- [Exercise instructions]: The pictures in the data below are to be omitted; all else must be duplicated exactly.

- [Data for this task]:
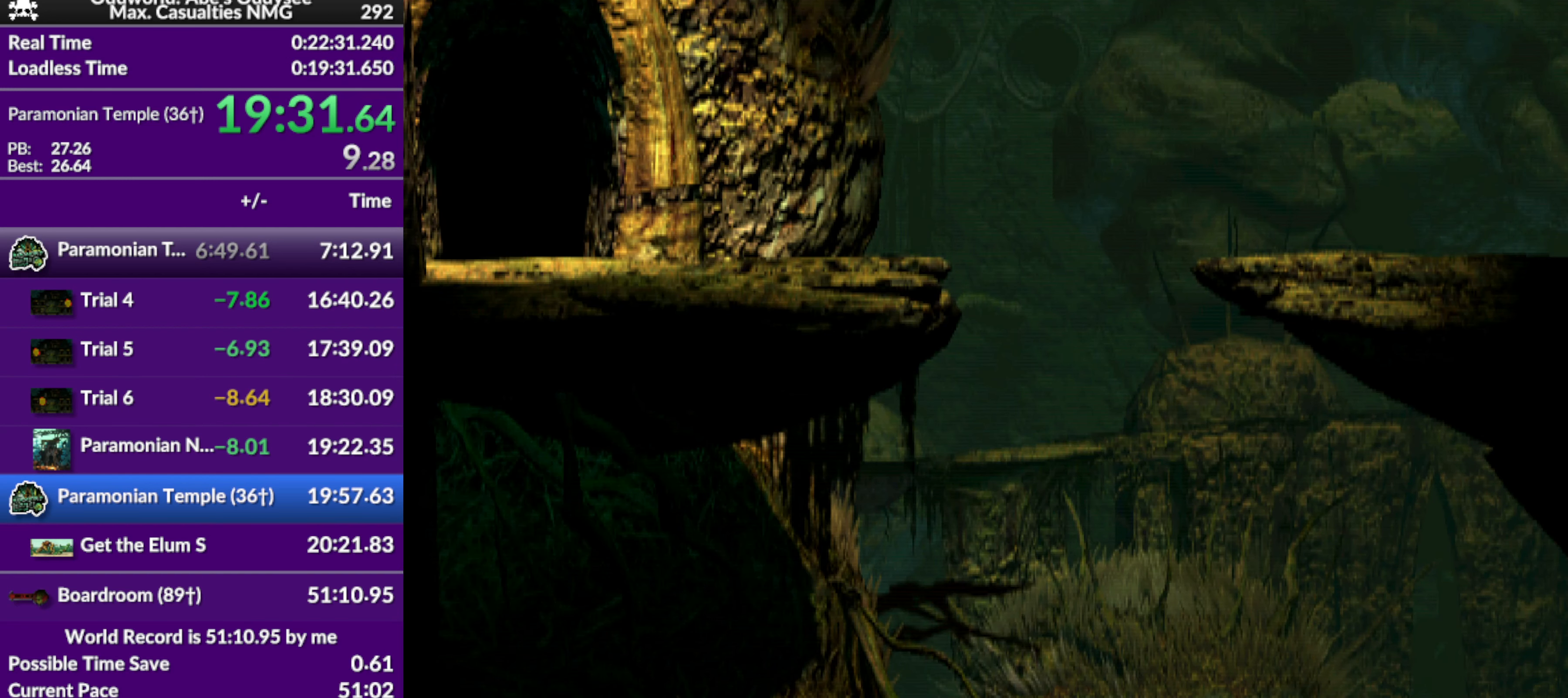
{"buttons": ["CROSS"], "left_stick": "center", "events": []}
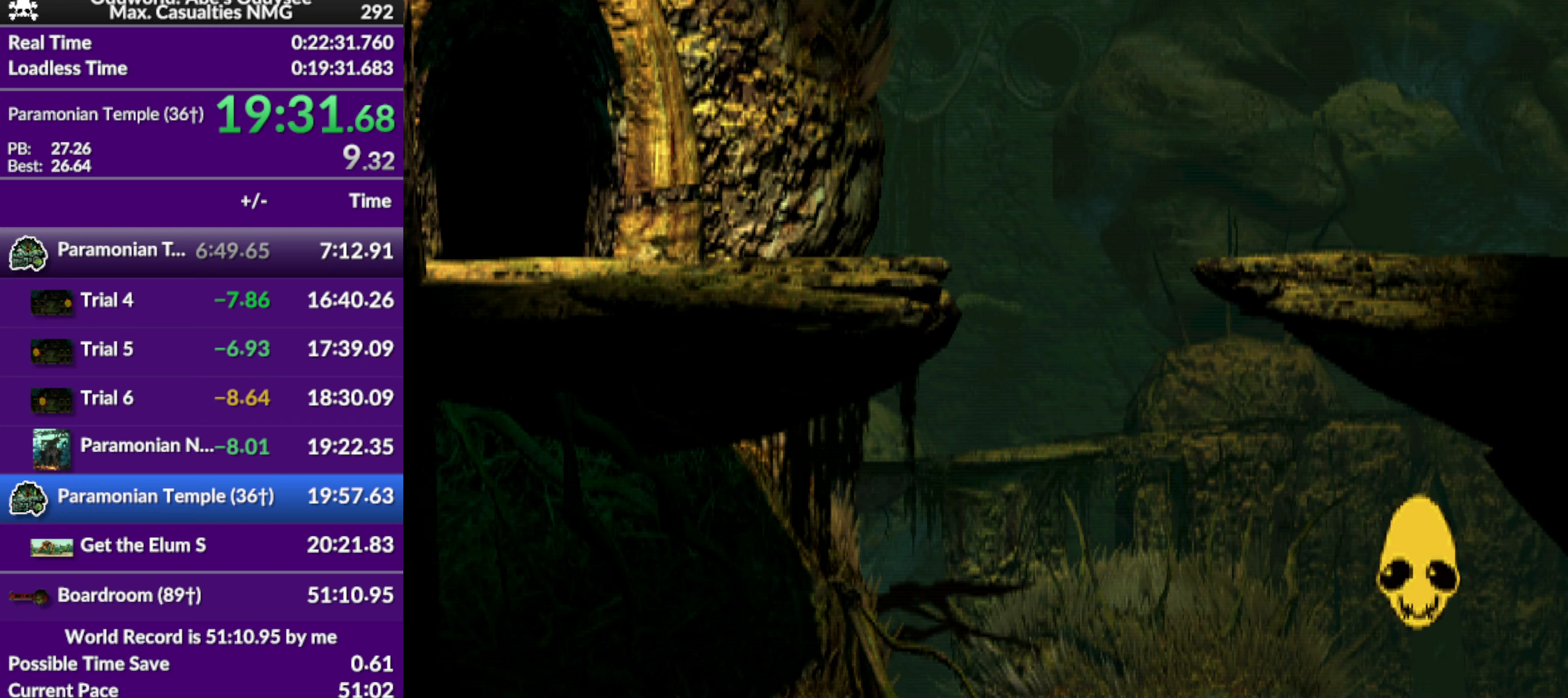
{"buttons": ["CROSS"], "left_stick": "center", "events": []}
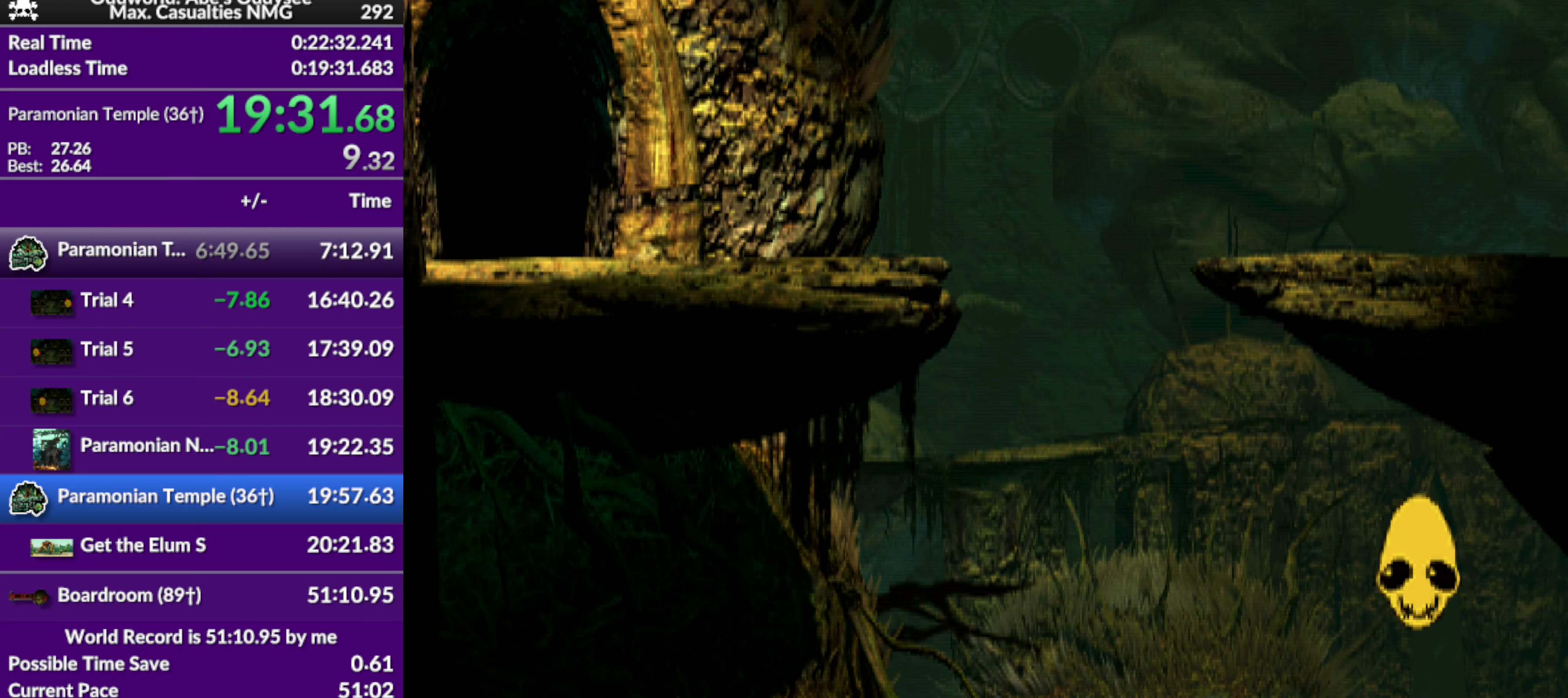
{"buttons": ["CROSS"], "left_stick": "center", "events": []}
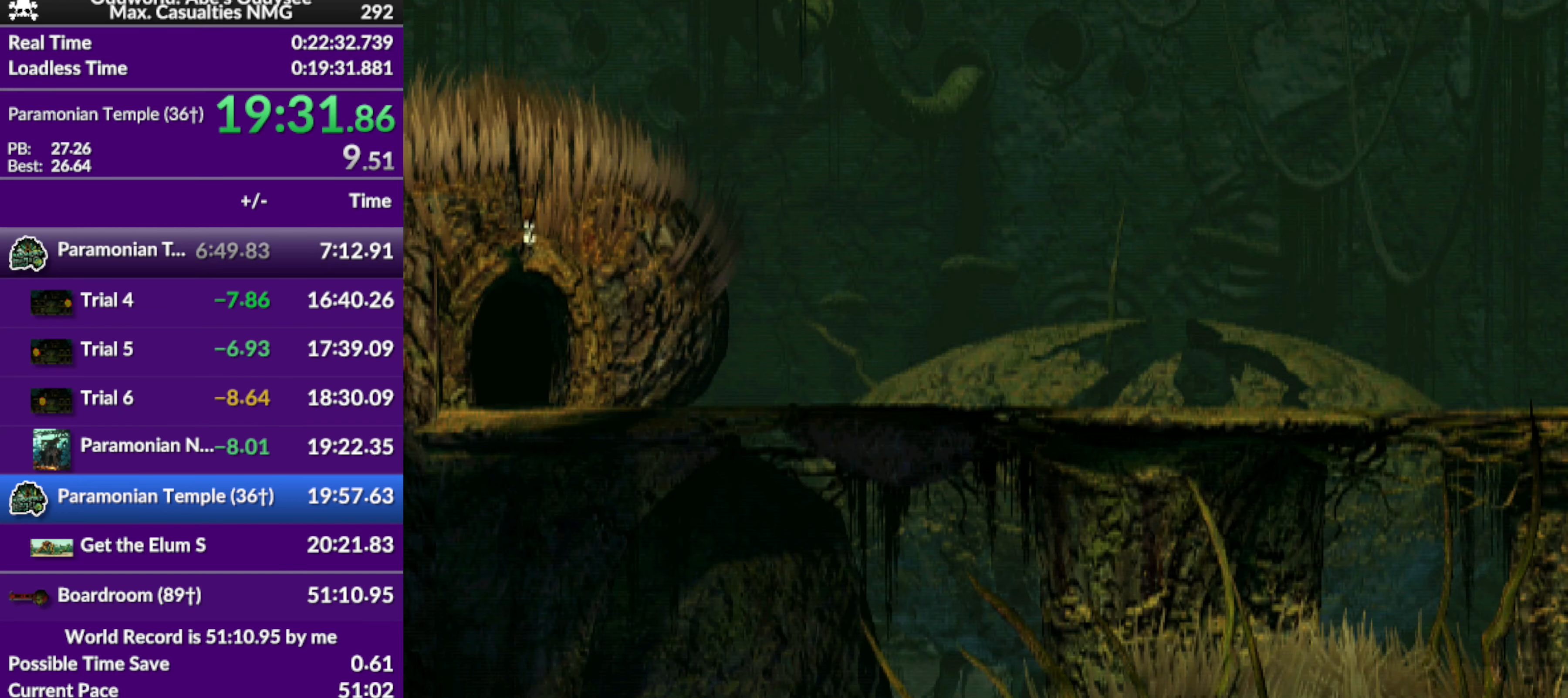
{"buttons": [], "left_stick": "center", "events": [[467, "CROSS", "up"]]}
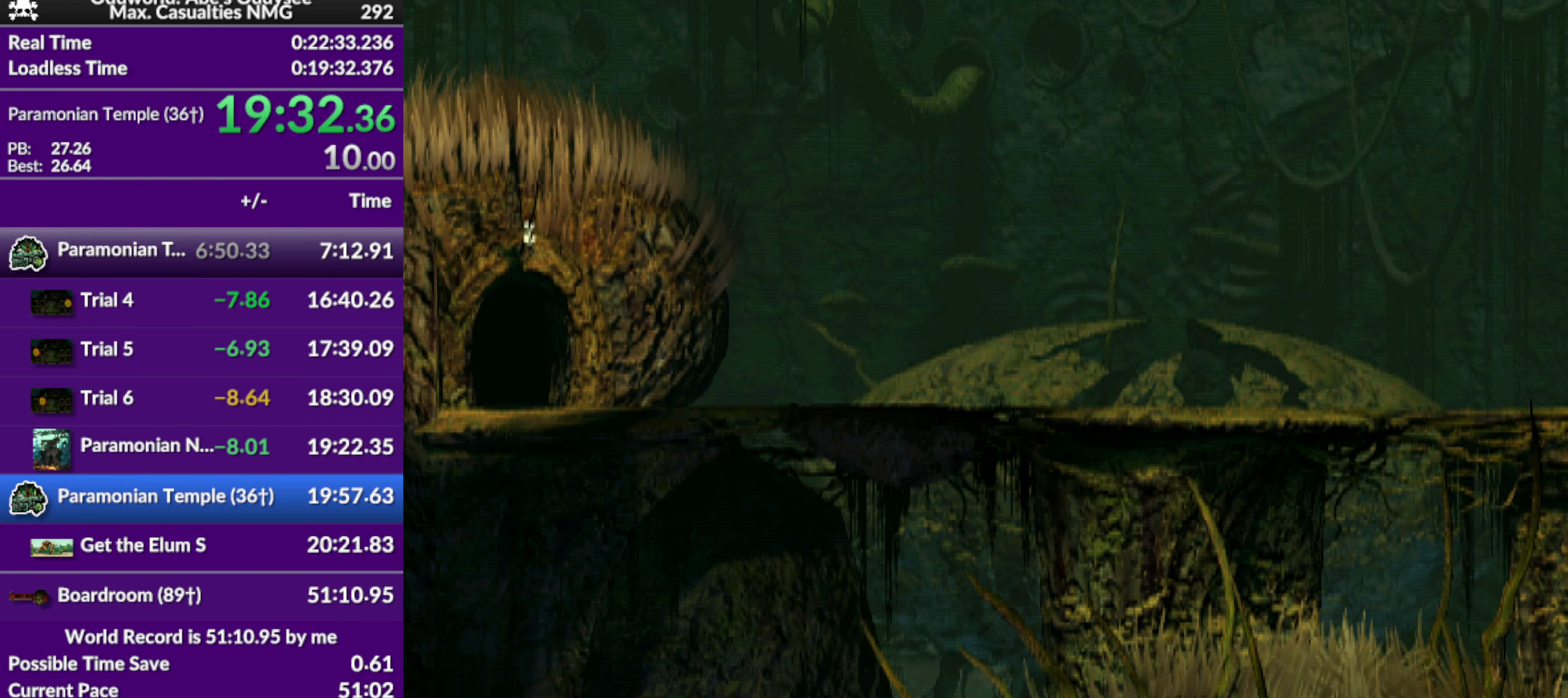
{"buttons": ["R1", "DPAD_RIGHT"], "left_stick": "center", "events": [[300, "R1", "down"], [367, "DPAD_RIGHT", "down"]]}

- [Task output]:
{"buttons": ["CROSS"], "left_stick": "center", "events": []}
{"buttons": ["CROSS"], "left_stick": "center", "events": []}
{"buttons": ["CROSS"], "left_stick": "center", "events": []}
{"buttons": [], "left_stick": "center", "events": [[467, "CROSS", "up"]]}
{"buttons": ["R1", "DPAD_RIGHT"], "left_stick": "center", "events": [[300, "R1", "down"], [367, "DPAD_RIGHT", "down"]]}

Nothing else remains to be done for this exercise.